The script index.rb takes four arguments: id, name, address and email_addess. Let us try to index a document.

$ ruby index.rb id11 "Snowy Corporation" "Tokyo, Japan" snowy@example.com
{"status"=>"success", "adds"=>1, "deletes"=>0}

The document is successfully indexed.

Search by query tokyo again to check if the new document is searchable.

$ ruby search.rb tokyo
4 documents are found for the query 'tokyo':
{"id"=>"id1", "data"=>{"_id"=>[1], "_key"=>["id1"], "address"=>["Shibuya, Tokyo, Japan"], "email_address"=>["info@razil.jp"], "name"=>["Brazil"]}}
{"id"=>"id3", "data"=>{"_id"=>[3], "_key"=>["id3"], "address"=>["Hongo, Tokyo, Japan"], "email_address"=>["info@clear-code.com"], "name"=>["ClearCode Inc."]}}
{"id"=>"id9", "data"=>{"_id"=>[9], "_key"=>["id9"], "address"=>["Tokyo, Japan"], "email_address"=>[""], "name"=>["Umbrella Corporation"]}}
{"id"=>"id11", "data"=>{"_id"=>[20], "_key"=>["id11"], "address"=>["Tokyo, Japan"], "email_address"=>["snowy@example.com"], "name"=>["Snowy Corporation"]}}

The number of hit documents have increased to 4 (formerly it was 3), as it includes the new document. The last document is that we have indexed by index.rb script.

Remove the documents

Removing document is done by the quite similar way to indexing. Save the following code as delete.rb.

#!/usr/bin/env ruby

require 'aws_cloud_search'
require './direct_to_local_gcs' # direct requests to localhost:7575

# Initiate a CloudSearch object corresponds to the example domain.
domain_name = 'example-00000000000000000000000000'
cloud_search = AWSCloudSearch::CloudSearch.new(domain_name)

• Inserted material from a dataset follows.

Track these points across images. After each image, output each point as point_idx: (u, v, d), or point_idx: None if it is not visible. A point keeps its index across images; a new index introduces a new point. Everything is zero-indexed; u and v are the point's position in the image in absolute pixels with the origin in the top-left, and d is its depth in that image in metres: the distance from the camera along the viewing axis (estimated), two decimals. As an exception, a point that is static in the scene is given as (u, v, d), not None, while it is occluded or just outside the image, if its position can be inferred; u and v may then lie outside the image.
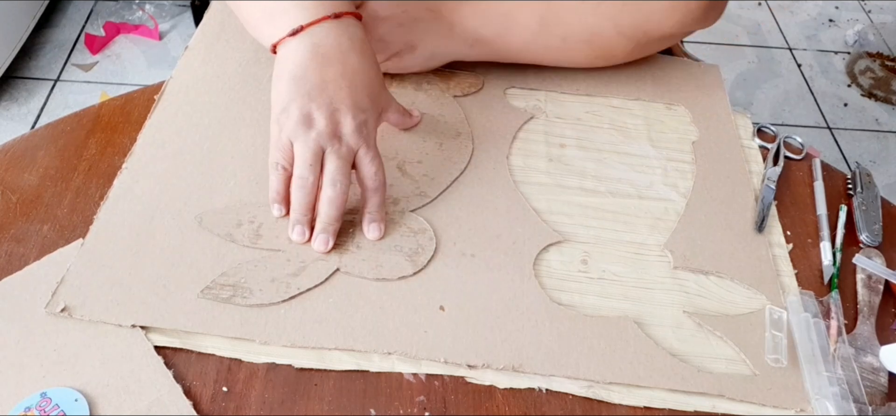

# Take the document id to be deleted from the command line argument.
id = ARGV.shift

# Create a document to be deleted.
document = AWSCloudSearch::Document.new
document.id = id

# Create a batch to remove the document.
batch = AWSCloudSearch::DocumentBatch.new
batch.delete_document document

# Issue the request.
response = cloud_search.documents_batch(batch)

# Show the response
p response

In order to delete the document with id = id11 (the document added in the previous section), run ruby index.rb id11.

$ ruby delete.rb id11
{"status"=>"success", "adds"=>0, "deletes"=>1}

The removed entry, Snowy Corporation is no longer appeared in the search results.

$ ruby search.rb tokyo
3 documents are found for the query 'tokyo':
{"id"=>"id1", "data"=>{"_id"=>[1], "_key"=>["id1"], "address"=>["Shibuya, Tokyo, Japan"], "email_address"=>["info@razil.jp"], "name"=>["Brazil"]}}
{"id"=>"id3", "data"=>{"_id"=>[3], "_key"=>["id3"], "address"=>["Hongo, Tokyo, Japan"], "email_address"=>["info@clear-code.com"], "name"=>["ClearCode Inc."]}}
{"id"=>"id9", "data"=>{"_id"=>[9], "_key"=>["id9"], "address"=>["Tokyo, Japan"], "email_address"=>[""], "name"=>["Umbrella Corporation"]}}

Conclusions

We have introduced aws_cloud_search gem, which wraps Amazon CloudSearch. With a small modification (monkey patching) of aws_cloud_search gem, we can use it with Groonga CloudSearch. We have described about the patch and how to create scripts to search, index and remove the documents with aws_cloud_search and Groonga CloudSearch.